Kansas City Royals GM Herk Robinson said he stopped doubting Boras after Jay Bell. Robinson offered Bell about $15 million, and Boras told him he wasn’t even close. “Sure enough, he was right,” Robinson said. Bell, a fading shortstop, got $34 million for five years from the new Arizona Diamondbacks. Everyone gasped. “Unfortunately, he’s been right in a number of situations,” Robinson said.
Boras’ client list is superb, particularly the pitchers, who include Greg Maddux, Andy Benes, Steve Avery, Tim Belcher, Alex Fernandez, Wilson Alvarez, Jim Abbott and Brown. He has superstar shortstop Alex Rodriguez, and he is three deep in potential outfield stars, with Andruw Jones, Drew and Williams. “I think Scott does a great job with his clients,” said Giants assistant GM Ned Colletti. “He’s got a certain breed of guys. They’re tough guys. They’re willing to roll the dice, and they’re willing to let him lead them. And they’ve had incredible success doing it. Look at his client list. There’s not a weak-kneed guy on it. They’re all gunslingers.”
Williams is soft-spoken with the heart of a killer, and he rejected safe multiyear offers from the Yankees three consecutive winters. Cincinnati Reds GM Jim Bowden said of Boras, “He’s got a certain style. He’s never been real compassionate delivering players to certain clubs . . . If a player comes up through the system, loyalty is not the No. 1 priority. They’ll take the best contract if it means going to another organization. But it’s really the player. It’s unfair when people criticize an agent for a lack of loyalty.”
Said another exec, “I don’t think he cares a lot about his players’ happiness. He likes to set records for money.”
Boras denies that his players simply follow him and the money. Abbott rejected a four-year, $16 million offer from the California Angels and was sent to the Yankees in 1992, nearly moving him to tears. Boras is defiant. “The real reason Jim turned that down was the new ownership--Jackie Autry had taken over--and Bryan Harvey was left unprotected. That was Jim Abbott’s decision,” Boras said. “I just laid it out for him. They offered him John Smoltz money, and at the time he was not the caliber of Jim Abbott.”

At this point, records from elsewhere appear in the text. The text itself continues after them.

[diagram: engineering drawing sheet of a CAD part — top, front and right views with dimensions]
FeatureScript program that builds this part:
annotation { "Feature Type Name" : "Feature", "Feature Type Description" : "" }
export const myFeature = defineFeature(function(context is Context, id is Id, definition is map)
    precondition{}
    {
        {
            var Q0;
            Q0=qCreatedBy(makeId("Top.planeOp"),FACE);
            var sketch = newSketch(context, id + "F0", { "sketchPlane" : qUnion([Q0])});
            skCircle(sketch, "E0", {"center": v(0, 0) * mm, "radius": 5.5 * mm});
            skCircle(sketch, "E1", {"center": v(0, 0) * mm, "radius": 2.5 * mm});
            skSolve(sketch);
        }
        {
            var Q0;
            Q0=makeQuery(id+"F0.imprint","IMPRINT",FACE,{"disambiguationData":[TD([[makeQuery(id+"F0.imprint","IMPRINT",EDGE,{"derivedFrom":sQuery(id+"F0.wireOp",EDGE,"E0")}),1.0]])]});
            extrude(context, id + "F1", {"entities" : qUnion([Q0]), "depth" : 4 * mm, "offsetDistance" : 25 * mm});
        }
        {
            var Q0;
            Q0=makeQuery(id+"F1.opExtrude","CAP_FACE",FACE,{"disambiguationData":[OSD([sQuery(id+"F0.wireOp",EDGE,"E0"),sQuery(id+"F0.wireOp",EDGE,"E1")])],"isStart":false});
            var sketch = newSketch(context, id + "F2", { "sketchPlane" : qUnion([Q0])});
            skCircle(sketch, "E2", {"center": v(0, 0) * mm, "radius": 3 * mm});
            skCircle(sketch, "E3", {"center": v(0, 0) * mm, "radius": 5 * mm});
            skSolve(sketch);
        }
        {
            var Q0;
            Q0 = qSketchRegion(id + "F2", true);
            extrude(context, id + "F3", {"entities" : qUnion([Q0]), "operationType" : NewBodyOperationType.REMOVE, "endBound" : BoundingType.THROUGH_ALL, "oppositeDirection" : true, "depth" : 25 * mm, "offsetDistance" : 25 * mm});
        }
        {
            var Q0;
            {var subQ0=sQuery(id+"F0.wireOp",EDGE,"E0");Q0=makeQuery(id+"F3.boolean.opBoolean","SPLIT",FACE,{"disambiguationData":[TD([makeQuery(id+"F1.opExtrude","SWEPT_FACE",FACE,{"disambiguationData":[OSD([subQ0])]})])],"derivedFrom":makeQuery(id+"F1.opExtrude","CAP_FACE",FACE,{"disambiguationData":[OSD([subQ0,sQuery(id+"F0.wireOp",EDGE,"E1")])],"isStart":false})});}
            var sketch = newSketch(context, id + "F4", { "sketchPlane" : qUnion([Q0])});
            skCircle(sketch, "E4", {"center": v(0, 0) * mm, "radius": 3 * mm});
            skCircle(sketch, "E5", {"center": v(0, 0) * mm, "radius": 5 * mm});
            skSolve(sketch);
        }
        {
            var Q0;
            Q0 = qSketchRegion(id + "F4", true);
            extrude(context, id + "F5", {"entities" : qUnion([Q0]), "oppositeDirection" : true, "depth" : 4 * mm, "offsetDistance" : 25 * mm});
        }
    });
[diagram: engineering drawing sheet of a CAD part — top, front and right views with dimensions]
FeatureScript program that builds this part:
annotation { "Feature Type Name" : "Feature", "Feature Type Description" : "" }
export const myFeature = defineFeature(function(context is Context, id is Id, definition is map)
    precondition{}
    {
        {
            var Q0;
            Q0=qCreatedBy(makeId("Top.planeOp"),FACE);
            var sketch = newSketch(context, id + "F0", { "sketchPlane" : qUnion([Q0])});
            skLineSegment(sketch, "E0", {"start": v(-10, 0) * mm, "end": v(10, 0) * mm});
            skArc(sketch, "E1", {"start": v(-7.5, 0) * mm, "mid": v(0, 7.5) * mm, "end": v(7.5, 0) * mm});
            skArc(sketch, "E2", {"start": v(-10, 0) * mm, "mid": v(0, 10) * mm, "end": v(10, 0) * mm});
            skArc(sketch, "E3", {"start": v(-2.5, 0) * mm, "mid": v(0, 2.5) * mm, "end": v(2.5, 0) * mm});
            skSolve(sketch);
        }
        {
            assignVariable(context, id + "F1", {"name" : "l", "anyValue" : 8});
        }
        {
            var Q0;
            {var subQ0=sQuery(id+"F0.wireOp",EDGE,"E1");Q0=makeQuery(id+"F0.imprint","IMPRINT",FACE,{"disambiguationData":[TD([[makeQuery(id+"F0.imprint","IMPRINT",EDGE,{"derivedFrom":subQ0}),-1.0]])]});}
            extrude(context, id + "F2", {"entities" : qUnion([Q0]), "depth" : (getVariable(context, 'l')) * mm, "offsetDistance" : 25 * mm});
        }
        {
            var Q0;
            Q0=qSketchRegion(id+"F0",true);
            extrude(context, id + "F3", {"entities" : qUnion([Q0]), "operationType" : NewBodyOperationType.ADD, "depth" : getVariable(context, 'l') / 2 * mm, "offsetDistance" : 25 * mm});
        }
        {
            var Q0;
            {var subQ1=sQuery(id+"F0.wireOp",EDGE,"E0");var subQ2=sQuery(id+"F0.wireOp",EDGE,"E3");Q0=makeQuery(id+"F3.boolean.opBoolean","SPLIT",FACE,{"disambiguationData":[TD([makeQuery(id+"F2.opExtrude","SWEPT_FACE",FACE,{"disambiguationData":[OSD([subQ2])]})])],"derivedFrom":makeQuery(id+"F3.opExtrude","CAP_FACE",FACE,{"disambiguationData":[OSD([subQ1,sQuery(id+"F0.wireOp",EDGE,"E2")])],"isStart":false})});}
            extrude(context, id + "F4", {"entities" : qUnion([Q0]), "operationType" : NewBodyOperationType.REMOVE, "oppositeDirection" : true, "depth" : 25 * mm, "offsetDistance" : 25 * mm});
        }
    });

Boras continued, “Greg Maddux took $7 million less to go to Atlanta [than the Yankees offered]. Alex Fernandez took less to go to Florida. He was offered $40 million by the Cleveland Indians. Kevin Brown took less to go to Florida. My job is to determine the market, not to decide what market to go to.”
The question now is whether Brown, 33, will get six years.
Boras makes big claims, and he usually delivers. “His track record speaks for itself,” Bowden said. “Scott knows when to act mad, when to laugh and when to cry. He’s got all the emotions. You can’t criticize anyone for trying to do his job to the best of his ability. He’s one of the best.” Boras recently left a vitriolic answering-machine message for Bowden after Bowden made public his funny, seven-year, $1-million-a-year offer to Williams [not funny to Boras, who thought Bowden was mocking him]. ‘I didn’t think it was very good, but it’s all we could afford,” Bowden said. “He laughed at me and told me I was crazy.”